John Hutsell turned on his office computer and did a search for Rob Kolmyer. Luckily, the man was a home-owner, and, in a matter of minutes, Hutsell had his address, along with a link to his Facebook account. Kolmyer’s cover photo, posted two months prior, showed him leaning against a new black Honda Civic. Hutsell clicked on the picture to get a better view of the man’s face, then walked over to the closet and opened his gun safe. He pulled out a Wilson Combat 1911 pistol and inserted a full magazine. Hutsell then racked the slide, loading a round into the chamber. He activated the safety, shoved the pistol in his waistband and headed out the door.

   It was a Friday night, so after work, Rob Kolmyer hit happy-hour before heading home. It was close to 9:30 when he parked his car in the driveway. He unlocked his front door and hit the light switch by the wall. The light failed to come on.

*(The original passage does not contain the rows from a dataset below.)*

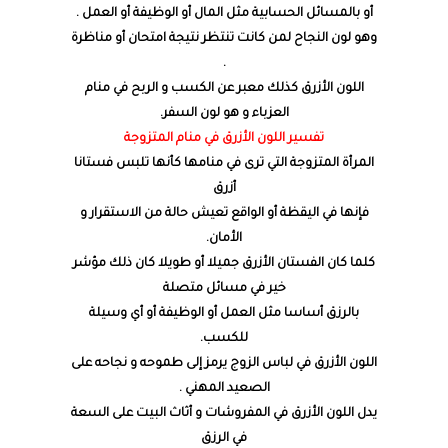
أو بالمسائل الحسابية مثل المال أو الوظيفة أو العمل .
وهو لون النجاح لمن كانت تنتظر نتيجة امتحان أو مناظرة
.
اللون الأزرق كذلك معبر عن الكسب و الربح في منام
العزباء و هو لون السفر.
تفسير اللون الأزرق في منام المتزوجة
المرأة المتزوجة التي ترى في منامها كأنها تلبس فستانا
أزرق
فإنها في اليقظة أو الواقع تعيش حالة من الاستقرار و
الأمان.
كلما كان الفستان الأزرق جميلا أو طويلا كان ذلك مؤشر
خير في مسائل متصلة
بالرزق أساسا مثل العمل أو الوظيفة أو أي وسيلة
للكسب.
اللون الأزرق في لباس الزوج يرمز إلى طموحه و نجاحه على
الصعيد المهني .
يدل اللون الأزرق في المفروشات و أثاث البيت على السعة
في الرزق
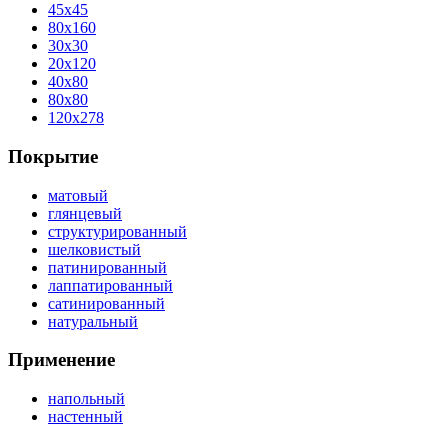
45x45
80x160
30x30
20x120
40x80
80x80
120x278
Покрытие
матовый
глянцевый
структурированный
шелковистый
патинированный
лаппатированный
сатинированный
натуральный
Применение
напольный
настенный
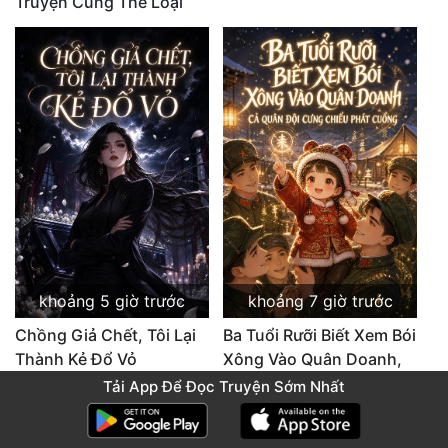
Truyện Cùng Thể Loại
khoảng 5 giờ trước
khoảng 7 giờ trước
Chồng Giả Chết, Tôi Lại
Ba Tuổi Rưỡi Biết Xem Bói
Thành Kẻ Đổ Vỏ
Xông Vào Quân Doanh,
Chương 14 Hết
Cả Quân Đội Cưng Chiều
Tải App Để Đọc Truyện Sớm Nhất
Phát Cuồng
Chương 12 Hết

   “Damn,” he said. He took two steps before he tripped on something and ended up on the floor. Hutsell’s knee was immediately in his back.

   “What the f––!”

   Hutsell leaned down to Kolmyer’s ear and said, “Listen carefully.”

   Kolmyer felt cold steel on his cheek. He heard a distinct click as Hutsell released the safety of the 1911. Kolmyer knew that single click meant the pistol was ready to fire. Hutsell detected the unmistakable smell of urine.

   “You have some pictures of a friend of mine you posted Tuesday night in a false profile. I don’t know how many pictures you have or where you have them, but you will get rid of them. Do you understand?”

   Kolmyer shook his head yes.

   “If any pictures surface again, or if you cause her a moment’s grief . . . well, let’s just say, you didn’t see me coming this time and you won’t see me coming the next.”

   Kolmyer nodded again.

   Hutsell placed the clock from Kolmyer’s bedroom in front of the man’s face. It had a lighted dial.

   “Wait fifteen minutes before you head to the bathroom to clean yourself up.”

   It had started raining by the time Elle Wyatt saw the headlights of her cousin’s vehicle pull in and park behind Jenise’s Cherokee. She met him at the door, and with the overhang providing cover, stepped outside to allow Jenise and John some privacy.

   John found Jenise staring out the front window watching the rain. He walked up to her, and in a gentle voice, said her name. She crossed her arms over her chest and placed opposite hands over opposite shoulders, leaving no doubt as to what body part she was protecting.

   “He won’t bother you again,” John said.”

   She searched his face for something––anything. Solemn she thought, except for his eyes. Kyle was right, there was something there. Was it concern, or was it regret as Kyle had suggested? What did it matter? Nothing was ever going to change. She turned to leave.

   “Do you have someone you can stay with tonight?” he asked.

   “Why? Are you offering?” she asked, her voice hard and cold.

   “Jenise––.”

   “Let me put it in a way a grandchild of Jenny Nelson will understand,” she said. “‘A legend’s only a lonely boy when he goes home alone.’”

   She walked past him and out the door. She paused on the way to her car and looked at Elle. Elle knew what Jenise was feeling. And though she felt her cousin would never intentionally cause so much pain, she addressed him as they watched Jenise drive away.

   “I don’t know what happened in 2013, and I don’t want to know,” Elle said. “But John, you have to make it right.”

   “I can’t make it right. No one can.”